Web page revision data:
************
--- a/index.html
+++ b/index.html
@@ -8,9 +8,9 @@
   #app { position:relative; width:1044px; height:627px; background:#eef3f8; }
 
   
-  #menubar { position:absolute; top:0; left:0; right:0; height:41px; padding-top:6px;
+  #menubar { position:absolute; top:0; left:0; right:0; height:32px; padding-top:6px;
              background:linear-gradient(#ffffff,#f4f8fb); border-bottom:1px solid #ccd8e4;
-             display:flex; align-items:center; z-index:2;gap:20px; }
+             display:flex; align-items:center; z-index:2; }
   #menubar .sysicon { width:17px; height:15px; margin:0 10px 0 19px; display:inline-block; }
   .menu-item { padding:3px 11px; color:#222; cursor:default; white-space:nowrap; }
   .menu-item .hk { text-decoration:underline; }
************
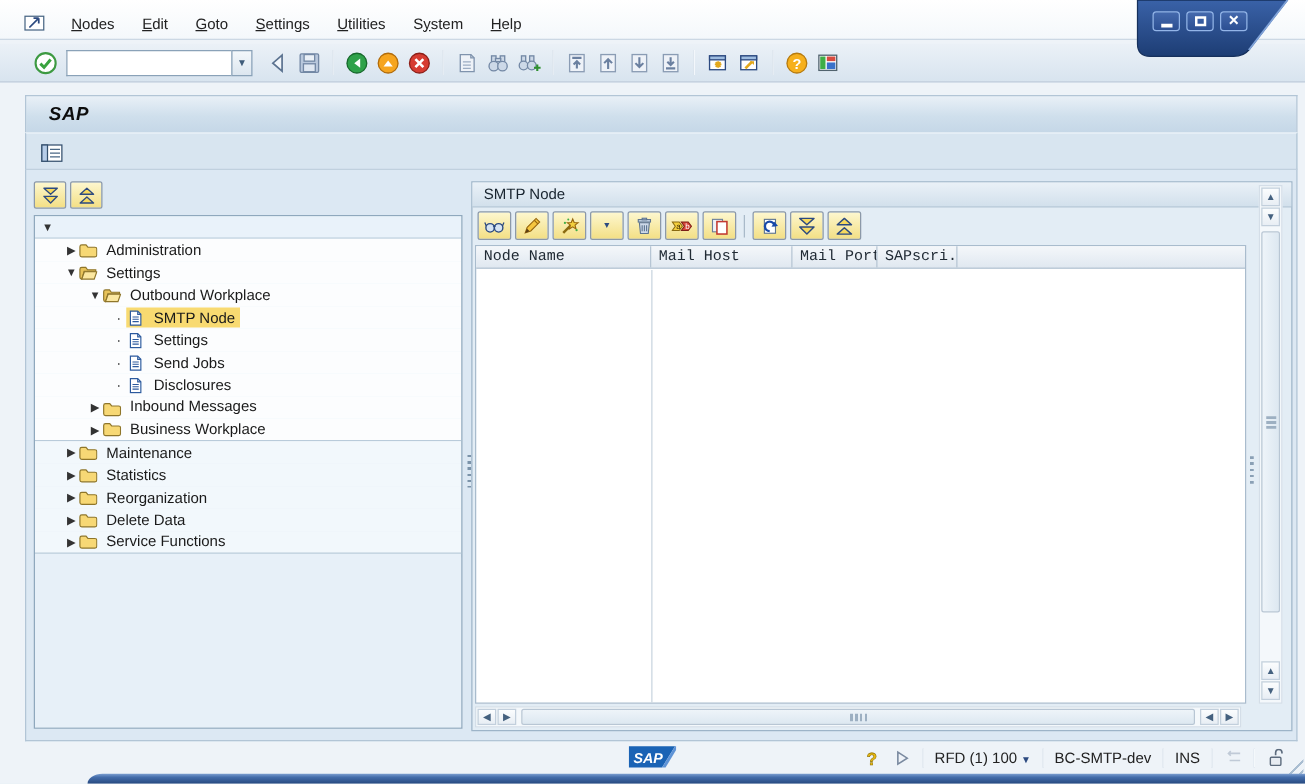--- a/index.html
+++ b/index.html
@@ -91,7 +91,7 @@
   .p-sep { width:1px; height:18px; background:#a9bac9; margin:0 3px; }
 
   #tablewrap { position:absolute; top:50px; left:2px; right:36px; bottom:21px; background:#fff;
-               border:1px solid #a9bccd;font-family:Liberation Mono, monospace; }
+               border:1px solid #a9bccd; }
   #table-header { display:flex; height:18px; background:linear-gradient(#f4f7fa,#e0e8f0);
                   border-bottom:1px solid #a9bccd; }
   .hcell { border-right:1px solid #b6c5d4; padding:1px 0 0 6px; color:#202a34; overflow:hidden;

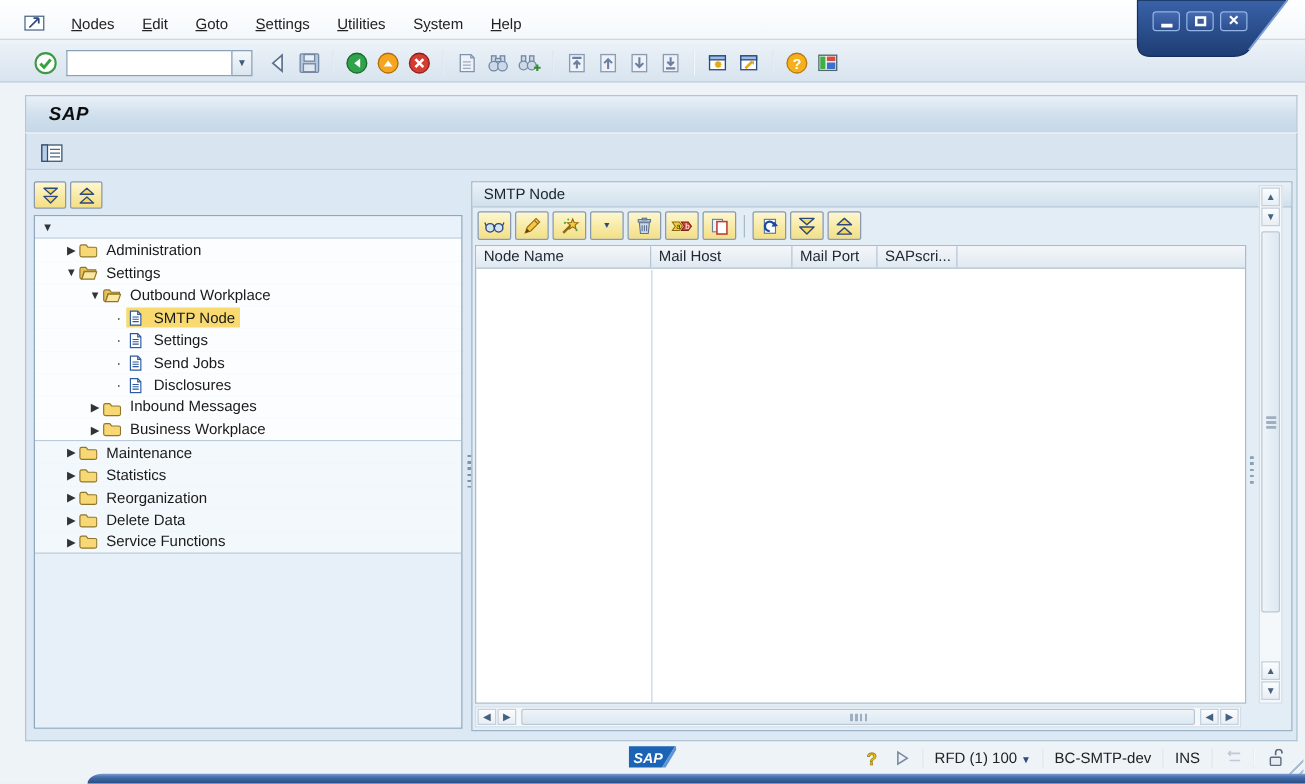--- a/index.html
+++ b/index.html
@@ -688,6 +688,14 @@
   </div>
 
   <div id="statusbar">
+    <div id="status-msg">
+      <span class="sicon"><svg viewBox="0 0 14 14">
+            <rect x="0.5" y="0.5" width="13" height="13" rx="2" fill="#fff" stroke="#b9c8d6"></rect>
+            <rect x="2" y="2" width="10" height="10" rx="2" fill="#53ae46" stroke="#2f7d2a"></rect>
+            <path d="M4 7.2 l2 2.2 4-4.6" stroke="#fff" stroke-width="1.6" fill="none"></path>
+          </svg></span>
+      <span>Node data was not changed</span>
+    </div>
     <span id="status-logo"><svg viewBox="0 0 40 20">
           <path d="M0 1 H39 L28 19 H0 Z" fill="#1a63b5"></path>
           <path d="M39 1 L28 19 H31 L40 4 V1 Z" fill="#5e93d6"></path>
************
From the entries above, copy each line holding "margin".

   #menubar .sysicon { width:17px; height:15px; margin:0 10px 0 19px; display:inline-block; }
   .p-sep { width:1px; height:18px; background:#a9bac9; margin:0 3px; }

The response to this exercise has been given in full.